How to multiply a dataframe's column by a log using julia?

Question

I have a dataframe. I want to multiply column "b" by a "log" and then replace NaN by 0s.

How can I do that in Julia? I am checking this: DataFrames.jl But I do not understand.

df = DataFrame(a = repeat([1, 2, 3, 4], outer=[2]),
           b = repeat([2, 1], outer=[4]),
           c = randn(8))

Answer 1

I want to multiply column "b" by a "log"

Assuming you mean you want to apply the (natural) log to each element in column :b, you can do the following:

log.(df.b)

log(x) applies the (natural) log to an individual element x. By putting a dot after the log, you are broadcasting the log function across each element.
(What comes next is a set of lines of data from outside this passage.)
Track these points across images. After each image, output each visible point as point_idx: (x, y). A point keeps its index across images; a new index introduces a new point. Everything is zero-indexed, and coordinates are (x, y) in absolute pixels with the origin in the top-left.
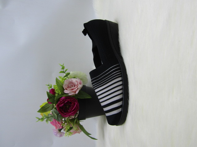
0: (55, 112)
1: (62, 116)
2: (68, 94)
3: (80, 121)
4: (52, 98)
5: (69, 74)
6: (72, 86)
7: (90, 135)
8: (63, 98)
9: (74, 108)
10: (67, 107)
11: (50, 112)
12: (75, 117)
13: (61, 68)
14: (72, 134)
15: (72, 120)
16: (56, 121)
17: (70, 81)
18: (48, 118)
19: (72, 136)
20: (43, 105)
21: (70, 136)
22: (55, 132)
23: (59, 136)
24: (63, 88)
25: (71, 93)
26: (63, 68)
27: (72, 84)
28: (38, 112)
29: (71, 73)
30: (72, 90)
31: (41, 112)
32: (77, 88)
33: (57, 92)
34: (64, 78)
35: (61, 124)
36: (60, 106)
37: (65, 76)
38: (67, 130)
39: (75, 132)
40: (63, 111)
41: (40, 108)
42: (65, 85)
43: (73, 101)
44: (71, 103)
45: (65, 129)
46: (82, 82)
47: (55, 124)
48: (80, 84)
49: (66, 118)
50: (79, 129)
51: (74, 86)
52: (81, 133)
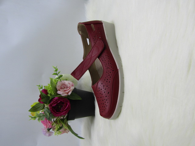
0: (47, 112)
1: (54, 116)
2: (60, 94)
3: (69, 121)
4: (44, 98)
5: (61, 76)
6: (65, 88)
9: (66, 108)
10: (59, 107)
11: (41, 112)
12: (64, 118)
15: (63, 120)
16: (46, 120)
17: (62, 83)
18: (40, 116)
20: (34, 105)
21: (59, 135)
22: (45, 131)
23: (48, 135)
24: (57, 89)
25: (64, 94)
26: (56, 71)
28: (30, 110)
29: (63, 75)
30: (65, 91)
31: (32, 112)
32: (70, 90)
33: (49, 92)
34: (56, 80)
35: (51, 123)
36: (53, 106)
37: (58, 78)
38: (57, 129)
39: (64, 132)
40: (55, 111)
41: (31, 107)
42: (59, 86)
43: (66, 101)
44: (63, 103)
45: (55, 128)
46: (74, 85)
47: (45, 123)
48: (72, 86)
51: (67, 88)
52: (68, 133)
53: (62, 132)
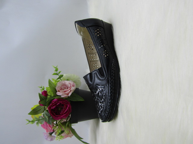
0: (46, 115)
1: (54, 119)
2: (60, 96)
3: (72, 124)
4: (44, 100)
5: (62, 76)
6: (65, 88)
7: (81, 140)
8: (55, 100)
9: (66, 111)
10: (59, 109)
11: (41, 115)
12: (67, 120)
13: (55, 70)
14: (63, 137)
15: (64, 124)
16: (47, 124)
17: (63, 83)
18: (39, 120)
19: (63, 140)
20: (34, 107)
21: (61, 140)
22: (46, 135)
23: (49, 139)
24: (56, 90)
25: (64, 95)
26: (56, 70)
27: (65, 86)
28: (30, 113)
29: (64, 75)
30: (65, 92)
31: (32, 115)
32: (70, 90)
33: (49, 94)
34: (57, 80)
35: (52, 127)
36: (52, 108)
37: (58, 79)
38: (58, 133)
39: (67, 136)
40: (55, 114)
41: (31, 110)
42: (58, 87)
43: (66, 103)
44: (63, 105)
45: (57, 133)
46: (75, 85)
47: (45, 127)
48: (73, 86)
49: (58, 121)
50: (70, 133)
51: (67, 88)
52: (72, 137)
53: (64, 137)
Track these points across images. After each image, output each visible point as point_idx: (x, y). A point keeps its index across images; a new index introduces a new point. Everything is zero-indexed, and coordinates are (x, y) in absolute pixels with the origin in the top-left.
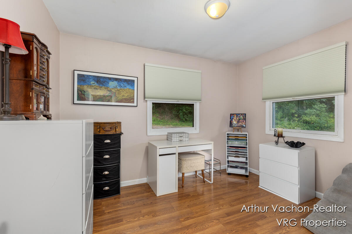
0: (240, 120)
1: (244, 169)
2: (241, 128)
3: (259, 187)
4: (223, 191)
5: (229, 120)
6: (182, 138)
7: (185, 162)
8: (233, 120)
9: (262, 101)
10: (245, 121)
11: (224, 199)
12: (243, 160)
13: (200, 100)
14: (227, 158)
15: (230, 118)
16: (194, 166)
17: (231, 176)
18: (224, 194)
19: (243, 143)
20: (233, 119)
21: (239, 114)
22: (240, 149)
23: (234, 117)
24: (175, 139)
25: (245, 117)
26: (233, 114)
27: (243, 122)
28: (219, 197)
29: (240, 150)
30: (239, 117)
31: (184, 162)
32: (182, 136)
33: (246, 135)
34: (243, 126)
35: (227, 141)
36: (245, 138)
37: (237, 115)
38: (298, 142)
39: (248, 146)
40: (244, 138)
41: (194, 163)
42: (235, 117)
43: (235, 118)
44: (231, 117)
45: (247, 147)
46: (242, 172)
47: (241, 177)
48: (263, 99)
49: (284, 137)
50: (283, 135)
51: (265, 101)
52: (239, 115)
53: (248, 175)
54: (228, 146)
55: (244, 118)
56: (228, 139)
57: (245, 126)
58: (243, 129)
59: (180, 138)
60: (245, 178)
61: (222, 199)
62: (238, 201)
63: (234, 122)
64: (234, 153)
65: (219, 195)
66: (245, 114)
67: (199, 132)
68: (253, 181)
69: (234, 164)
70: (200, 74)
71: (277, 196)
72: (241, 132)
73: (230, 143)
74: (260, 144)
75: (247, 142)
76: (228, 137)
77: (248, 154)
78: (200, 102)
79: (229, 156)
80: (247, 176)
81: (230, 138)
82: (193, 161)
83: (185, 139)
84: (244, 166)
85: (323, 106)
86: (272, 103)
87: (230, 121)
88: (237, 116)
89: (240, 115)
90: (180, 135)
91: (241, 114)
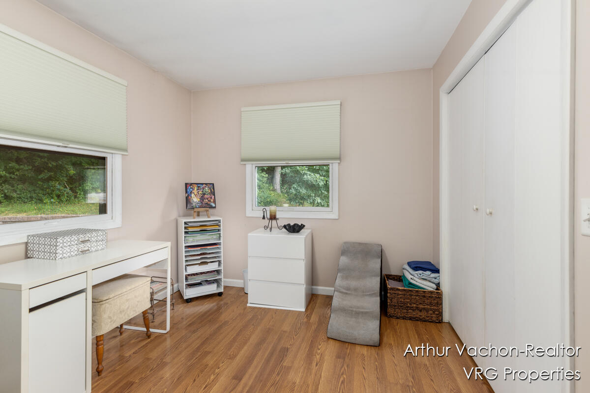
0: (204, 194)
1: (213, 283)
2: (208, 209)
3: (249, 305)
4: (199, 338)
5: (184, 195)
6: (88, 244)
7: (106, 304)
8: (193, 195)
9: (241, 163)
10: (213, 196)
11: (210, 352)
12: (213, 267)
13: (126, 150)
14: (184, 270)
15: (186, 192)
16: (128, 308)
17: (193, 303)
18: (203, 344)
19: (215, 237)
20: (191, 193)
21: (202, 184)
22: (208, 247)
23: (193, 189)
24: (67, 249)
25: (214, 189)
26: (191, 184)
27: (211, 198)
28: (199, 353)
29: (209, 250)
30: (203, 188)
31: (103, 306)
32: (87, 239)
33: (219, 221)
34: (211, 206)
35: (185, 237)
36: (217, 227)
37: (199, 185)
38: (295, 224)
39: (221, 241)
40: (214, 228)
41: (127, 300)
42: (196, 189)
43: (195, 191)
44: (188, 190)
45: (220, 243)
46: (212, 289)
47: (211, 300)
48: (243, 160)
49: (278, 219)
50: (277, 217)
51: (245, 164)
52: (202, 186)
53: (222, 291)
54: (187, 247)
55: (211, 190)
56: (186, 233)
57: (214, 205)
58: (211, 211)
59: (82, 246)
60: (218, 297)
61: (208, 353)
62: (236, 343)
63: (195, 199)
64: (199, 257)
65: (198, 349)
66: (213, 184)
67: (120, 226)
68: (233, 299)
69: (197, 279)
70: (125, 88)
71: (277, 310)
72: (208, 217)
73: (191, 239)
74: (249, 234)
75: (220, 234)
76: (185, 228)
77: (222, 255)
78: (122, 155)
79: (187, 265)
80: (220, 294)
81: (190, 229)
82: (126, 296)
83: (97, 245)
84: (214, 278)
85: (264, 176)
86: (255, 167)
87: (187, 198)
88: (198, 187)
89: (204, 185)
90: (82, 237)
91: (206, 184)
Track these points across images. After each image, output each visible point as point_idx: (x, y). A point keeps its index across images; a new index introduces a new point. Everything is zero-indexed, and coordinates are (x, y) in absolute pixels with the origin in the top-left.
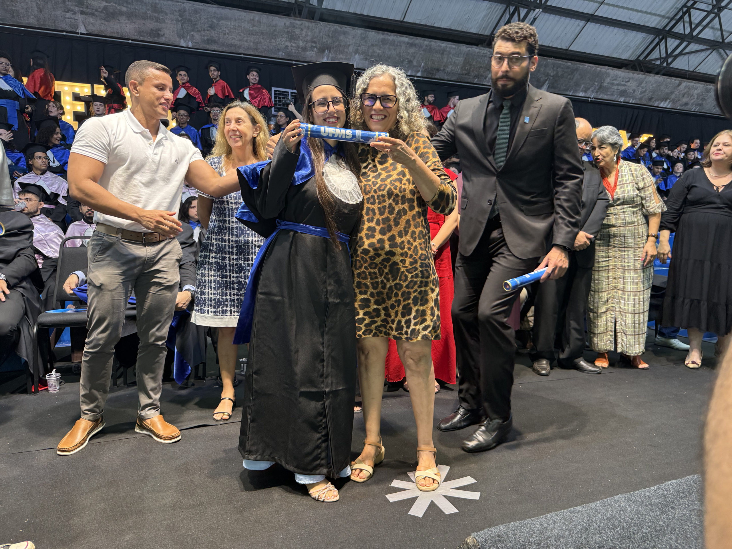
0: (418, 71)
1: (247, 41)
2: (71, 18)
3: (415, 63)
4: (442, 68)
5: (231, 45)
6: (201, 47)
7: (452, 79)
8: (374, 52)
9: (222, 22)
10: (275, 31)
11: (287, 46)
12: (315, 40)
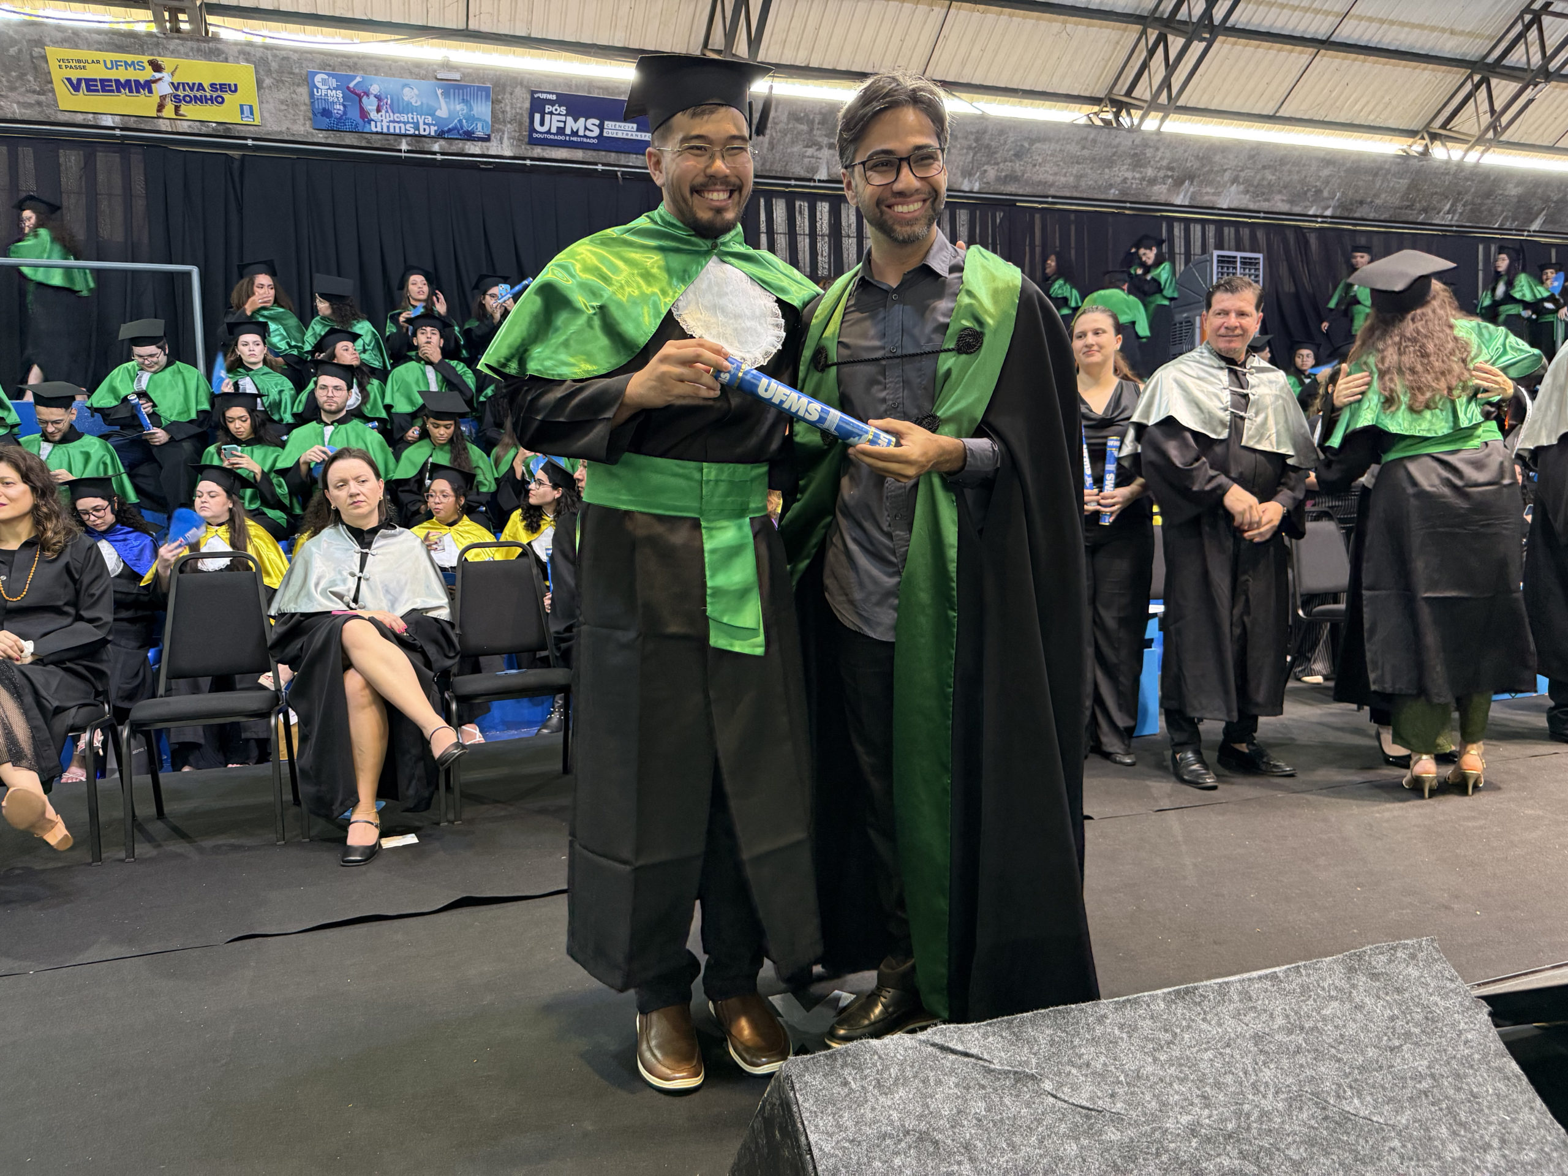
0: (1327, 208)
1: (1065, 175)
2: (812, 157)
3: (1326, 194)
4: (1369, 200)
5: (1040, 183)
6: (991, 190)
7: (1382, 218)
8: (1263, 179)
9: (1038, 145)
10: (1114, 154)
11: (1125, 180)
12: (1174, 165)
If you wanted to replace column b, do the following:

df.b = log.(df.b)

and then replace NaN by 0s

I'm assuming you want to handle the case where you have a DomainError (ie taking the log of a negative number). Your best best is to handle the error before it arises:

map( x -> x <= 0 ? 0.0 : log(x), df.b)

This maps the anonymous function x -> x <= 0 ? 0.0 : log(x) across each element of column b in your DataFrame. This function tests if x is less than zero - if yes then return 0.0 else return log(x). This "one-line if statement" is called a ternary operator.

Answer 2

Use a generator:

( v <= 0. ? 0. : log(v) for v in df.c )

If you want to add a new column:

df[!, :d] .= ( v <= 0. ? 0. : log(v) for v in df.c)

This is faster than using map (those tests assume that df.d already exits:

julia> using BenchmarkTools

julia> @btime $df[!, :d] .= ( v <= 0.0 ? 0.0 : log(v) for v in $df.c)
  1.440 μs (14 allocations: 720 bytes)

julia> @btime $df[!, :d] .= map( x -> x <= 0.0 ? 0.0 : log(x), $df.c);
  1.570 μs (14 allocations: 720 bytes)